The alternative hypothesis claims that the coefficient (β1) for `priceeach` in the regression equation is not equal to zero, indicating that there is a significant effect of the price of each item on sales. This is typically what you are trying to establish in your analysis.


#### The simple linear regression model for predicting sales is given by the equation:

$\text{sales} = b_0 + b_1 \text{priceeach} $

Where:
- \$\text{sales}\$ represents the predicted or estimated value of the sales.
- \$b_0\$ is the y-intercept, which is the estimated value of $\text{sales}$ when $\text{priceeach}\$ is 0.
- \$b_1\$ is the slope coefficient, which represents how sales change with a one-unit change in \$\text{priceeach}\$.
- \$\text{priceeach}\$ is the independent variable or predictor variable representing the price for each unit.

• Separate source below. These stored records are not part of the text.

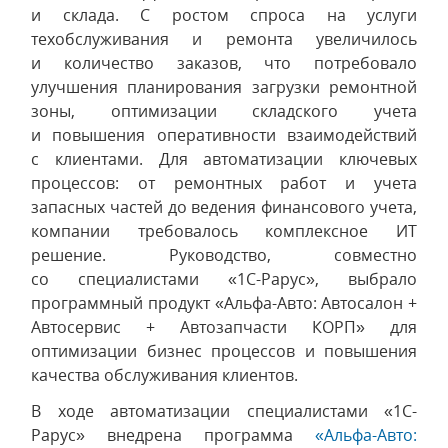
и склада. С ростом спроса на услуги
техобслуживания и ремонта увеличилось
и количество заказов, что потребовало
улучшения планирования загрузки ремонтной
зоны, оптимизации складского учета
и повышения оперативности взаимодействий
с клиентами. Для автоматизации ключевых
процессов: от ремонтных работ и учета
запасных частей до ведения финансового учета,
компании требовалось комплексное ИТ
решение. Руководство, совместно
со специалистами «1С-Рарус», выбрало
программный продукт «Альфа-Авто: Автосалон +
Автосервис + Автозапчасти КОРП» для
оптимизации бизнес процессов и повышения
качества обслуживания клиентов.
В ходе автоматизации специалистами «1С-
Рарус» внедрена программа
«Альфа-Авто:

#### The formula to calculate the slope coefficient $b_1$ in simple linear regression is as follows:
### $b_1 = \frac{\sum_{i=1}^{n} (x_i - \bar{x})(y_i - \bar{y})}{\sum_{i=1}^{n}(x_i - \bar{x})^2}$
***
#### The formula for calculating the y-intercept $b_0$ in simple linear regression is as follows:
### $b_0 = \bar{y} - b_1\bar{x}$

## Summary Statistics for priceeach(sum, mean)

In [10]:
import numpy as np
import json
import pandas as pd
from sales_data_extractor import DatabaseConnector

def calculate_summary_stats(data):
    summary_stats = {
        "Mean": round(np.mean(data)),
        "Sum": np.sum(data),
    }
    return summary_stats

if __name__ == "__main__":

    db_connector = DatabaseConnector('config.json')

    user_query = str(input("Enter the query you would like to run: "))

    
    query_results = db_connector.execute_query(user_query)

    
    results, column_names = query_results

    
    df = pd.DataFrame(results, columns=column_names)

    # Calculate summary statistics for a specific column
    column_to_analyze = 'priceeach'
    if column_to_analyze in df.columns:
        data_to_analyze = df[column_to_analyze]
        summary_stats = calculate_summary_stats(data_to_analyze)
        print(f"Summary Statistics for {column_to_analyze}:")
        for stat, value in summary_stats.items():
            print(f"{stat}: {value}")
    else:
        print(f"Column '{column_to_analyze}' not found in the DataFrame.")

    db_connector.close_connection()


Enter the query you would like to run:  SELECT * FROM sales


Summary Statistics for priceeach:
Mean: 94
Sum: 18663.55


## Summary Statistics for sales(sum, mean)

In [11]:
import numpy as np
import json
import pandas as pd
from sales_data_extractor import DatabaseConnector

def calculate_summary_stats(data):
    summary_stats = {
        "Mean": round(np.mean(data)),
        "Sum": np.sum(data),
    }
    return summary_stats

if __name__ == "__main__":

    db_connector = DatabaseConnector('config.json')

    user_query = str(input("Enter the query you would like to run: "))

    
    query_results = db_connector.execute_query(user_query)

    
    results, column_names = query_results

    
    df = pd.DataFrame(results, columns=column_names)

    # Calculate summary statistics for a specific column
    column_to_analyze = 'sales'
    if column_to_analyze in df.columns:
        data_to_analyze = df[column_to_analyze]
        summary_stats = calculate_summary_stats(data_to_analyze)
        print(f"Summary Statistics for {column_to_analyze}:")
        for stat, value in summary_stats.items():
            print(f"{stat}: {value}")
    else:
        print(f"Column '{column_to_analyze}' not found in the DataFrame.")

    db_connector.close_connection()


Enter the query you would like to run:  SELECT * FROM sales


Summary Statistics for sales:
Mean: 4623
Sum: 915408